Excerpts from a dataset
::::

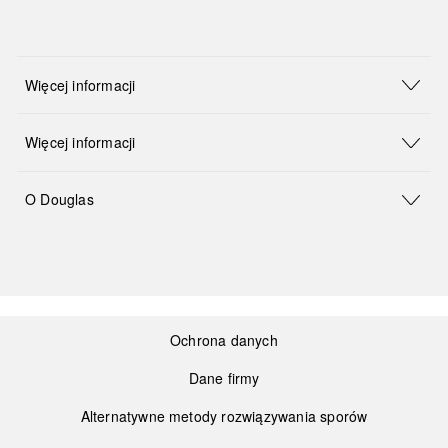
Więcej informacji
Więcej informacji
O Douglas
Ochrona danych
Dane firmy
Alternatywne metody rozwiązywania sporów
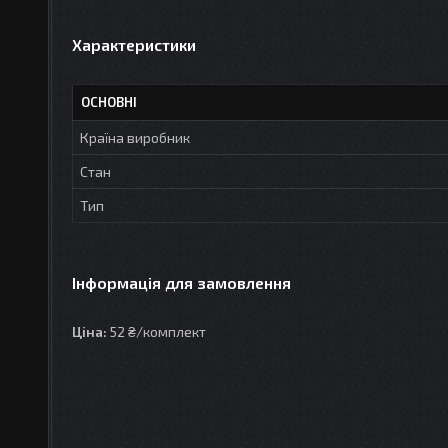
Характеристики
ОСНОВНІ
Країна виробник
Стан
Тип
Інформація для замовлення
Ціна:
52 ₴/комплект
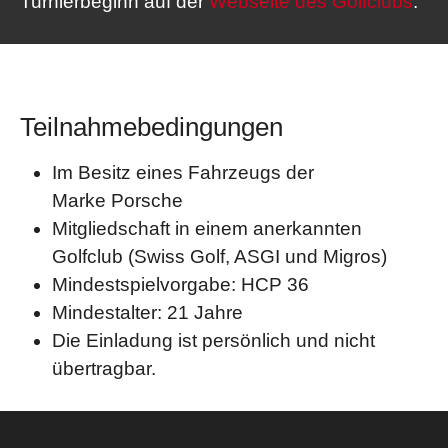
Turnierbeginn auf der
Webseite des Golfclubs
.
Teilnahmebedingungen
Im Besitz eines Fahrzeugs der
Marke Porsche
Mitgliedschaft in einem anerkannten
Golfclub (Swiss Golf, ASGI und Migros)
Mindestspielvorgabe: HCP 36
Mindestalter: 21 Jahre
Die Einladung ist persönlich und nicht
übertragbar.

::::

> What to produce:
In this exercise, set down all of the data exactly, without the pictures.

> Response box:
Więcej informacji
Więcej informacji
O Douglas
Ochrona danych
Dane firmy
Alternatywne metody rozwiązywania sporów
Характеристики
ОСНОВНІ
Країна виробник
Стан
Тип
Інформація для замовлення
Ціна:
52 ₴/комплект
Turnierbeginn auf der
Webseite des Golfclubs
.
Teilnahmebedingungen
Im Besitz eines Fahrzeugs der
Marke Porsche
Mitgliedschaft in einem anerkannten
Golfclub (Swiss Golf, ASGI und Migros)
Mindestspielvorgabe: HCP 36
Mindestalter: 21 Jahre
Die Einladung ist persönlich und nicht
übertragbar.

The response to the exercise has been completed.